Please lay out the text of the items as a numbered list, starting at its first line and ending at the line that contains "जानकारी नहीं मिली", both included. Leave out any blank lines.
════════
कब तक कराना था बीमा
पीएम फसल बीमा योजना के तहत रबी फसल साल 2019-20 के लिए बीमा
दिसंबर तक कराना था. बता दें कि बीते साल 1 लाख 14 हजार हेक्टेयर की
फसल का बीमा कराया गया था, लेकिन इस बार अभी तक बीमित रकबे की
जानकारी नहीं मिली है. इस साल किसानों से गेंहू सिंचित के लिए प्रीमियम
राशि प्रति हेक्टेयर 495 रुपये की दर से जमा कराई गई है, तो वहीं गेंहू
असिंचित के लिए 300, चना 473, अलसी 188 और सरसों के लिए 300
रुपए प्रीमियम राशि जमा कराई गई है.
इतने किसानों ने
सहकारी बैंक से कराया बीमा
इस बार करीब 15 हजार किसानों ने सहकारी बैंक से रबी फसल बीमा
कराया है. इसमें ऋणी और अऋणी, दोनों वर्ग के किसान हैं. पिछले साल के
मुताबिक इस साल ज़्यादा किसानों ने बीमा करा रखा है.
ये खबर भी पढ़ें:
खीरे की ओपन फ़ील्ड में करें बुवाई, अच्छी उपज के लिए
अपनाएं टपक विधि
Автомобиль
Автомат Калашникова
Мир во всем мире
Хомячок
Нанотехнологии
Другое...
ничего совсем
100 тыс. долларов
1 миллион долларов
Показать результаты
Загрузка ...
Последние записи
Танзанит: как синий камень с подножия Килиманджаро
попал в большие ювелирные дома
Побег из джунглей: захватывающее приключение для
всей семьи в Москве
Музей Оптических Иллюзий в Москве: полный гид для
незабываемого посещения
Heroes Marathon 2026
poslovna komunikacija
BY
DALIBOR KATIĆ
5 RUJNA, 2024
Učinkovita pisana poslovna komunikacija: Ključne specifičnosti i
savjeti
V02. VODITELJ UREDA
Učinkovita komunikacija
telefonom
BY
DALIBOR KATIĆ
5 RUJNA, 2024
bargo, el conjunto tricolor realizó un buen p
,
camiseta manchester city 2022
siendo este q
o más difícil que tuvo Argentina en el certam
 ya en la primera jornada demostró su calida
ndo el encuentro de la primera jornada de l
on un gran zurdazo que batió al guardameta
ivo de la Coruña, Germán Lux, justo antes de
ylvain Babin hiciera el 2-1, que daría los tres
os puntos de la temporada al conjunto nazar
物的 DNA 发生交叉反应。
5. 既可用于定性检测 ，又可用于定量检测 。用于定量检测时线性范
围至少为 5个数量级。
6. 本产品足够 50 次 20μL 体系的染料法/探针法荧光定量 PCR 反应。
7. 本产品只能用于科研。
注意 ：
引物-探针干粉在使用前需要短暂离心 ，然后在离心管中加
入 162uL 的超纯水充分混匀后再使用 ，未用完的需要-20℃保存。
════════
### SOLUTION
1. कब तक कराना था बीमा
2. पीएम फसल बीमा योजना के तहत रबी फसल साल 2019-20 के लिए बीमा
3. दिसंबर तक कराना था. बता दें कि बीते साल 1 लाख 14 हजार हेक्टेयर की
4. फसल का बीमा कराया गया था, लेकिन इस बार अभी तक बीमित रकबे की
5. जानकारी नहीं मिली है. इस साल किसानों से गेंहू सिंचित के लिए प्रीमियम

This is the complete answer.